Eine Freundin namens Paula

Für meine Kolumne ‚FRAGEN SIE FRAU ANDREA‚ in Falter 21/2013
Liebe Frau Andrea,
ein Freund von uns, er ist Musiker, hat unlängst eine Essenseinladung mit der Ankündigung verknüft, da würden wir seine neue Freundin kennenlernen. Auf Nachfrage, wie sie denn hiesse und was sie mache, entkam ihm nur ein kryptisches, “na sie liegt so rum und sie heisst Paula.” Mitessen werde sie allerdings nicht. Wir sind verwirrt, unser Freund ist nämlich schwul.

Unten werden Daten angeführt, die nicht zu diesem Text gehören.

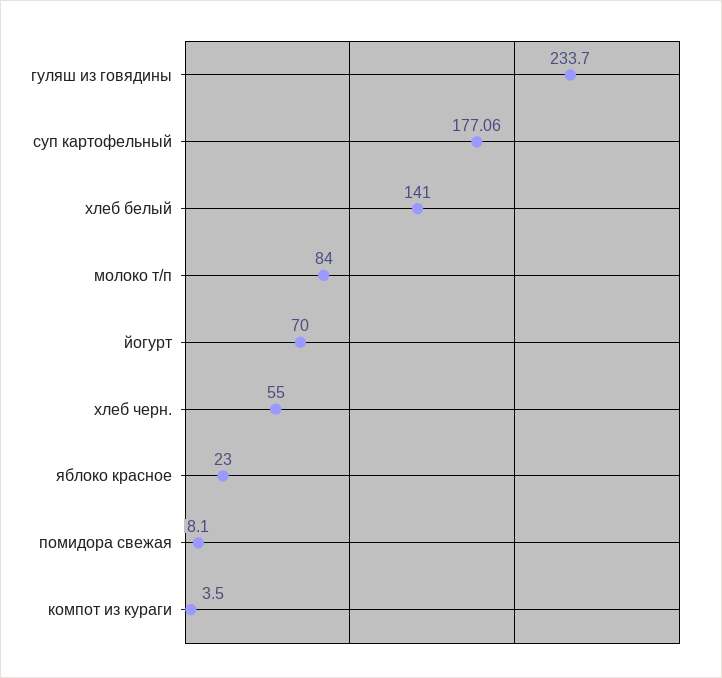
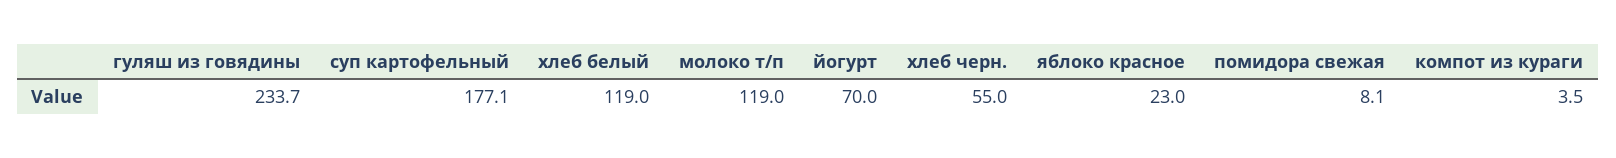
хлеб белый: 141 -> 119
молоко т/п: 84 -> 119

Müssen wir uns Sorgen um ihn machen?
Liebe Grüsse, Lisi Gulder
per Gesichtsbuch-Direktnachricht
Liebe Lisi,
ich möchte meine ferndiagnostische Vermutung, bei ihrem Freund dürfte es sich um einen Gitarristen handeln mit der Entwarnung verknüpfen, seine sexuelle Orientierung könnte sich verändert haben. Die neue Freundin ihres Freundes scheint ein Gitarrenmodell der US-amerikanischen Herstellerlegende Gibson zu sein. Einem Abendessen in sorgloser Stimmung dürfen sie getrost entgegensehen. Mit “Paula” bezeichnet der deutschsprachige Elektrogitarrenspieler das Gibson-Modell der mannigfaltigen Solid-Body-Serie “Les Paul”. Es ist neben der “Stratocaster” des Konkurrenzunternehmens Fender “die” Elektrogitarre schlechthin. In Form und Anmutung dürfen Les Pauls als konservativ bezeichnet werden – “Paulas” sehen aus wie kleine, brettdicke Konzertgitarren, in deren untere Schulter ein Horn gefräst wurde. Benannt wurde die Ikone unter den “Singenden Brettern” nach dem US-amerikanischen Jazz- und Countrygitarristen Lester William Polsfuss, genannt Les Paul. Lange Zeit hässliches Entlein unter den Stromgitarren, entdeckten britische und US-amerikanische Blues- und Rockmusiker in den späten 60ties die Les-Paul. Für die, bis heute anhaltende Renaissance der Gitarre sorgten besonders die in den Jahren 1958 bis 1960 erzeugten Exemplare. Der Ton und die abenteuerlich geflammten Ahorn-Decken dieser Produktion-Marge – nicht mehr als 1700 Exemplare verliessen die Fabrik – begeisterten Gitarrenhelden vom Schlage Keith Richards, Eric Claptons, Jeff Becks, Duane Allmans, Peter Greens und Jimmy Pages. Bei der Paula ihres Freundes, liebe Lisi, dürfte es sich um eine Les Paul aus den vier Jahrzehnten nach ihrer Wiederentdeckung handeln. Für eine Original-Les-Paul der Jahre 58, 59 und 60 muss man heute den Gegenwert von mehreren Aston Martins hinlegen. Exemplare wie Billy Gibbons “Pearly Gates” oder Jimmy Pages “Number Two” gelten als unbezahlbar.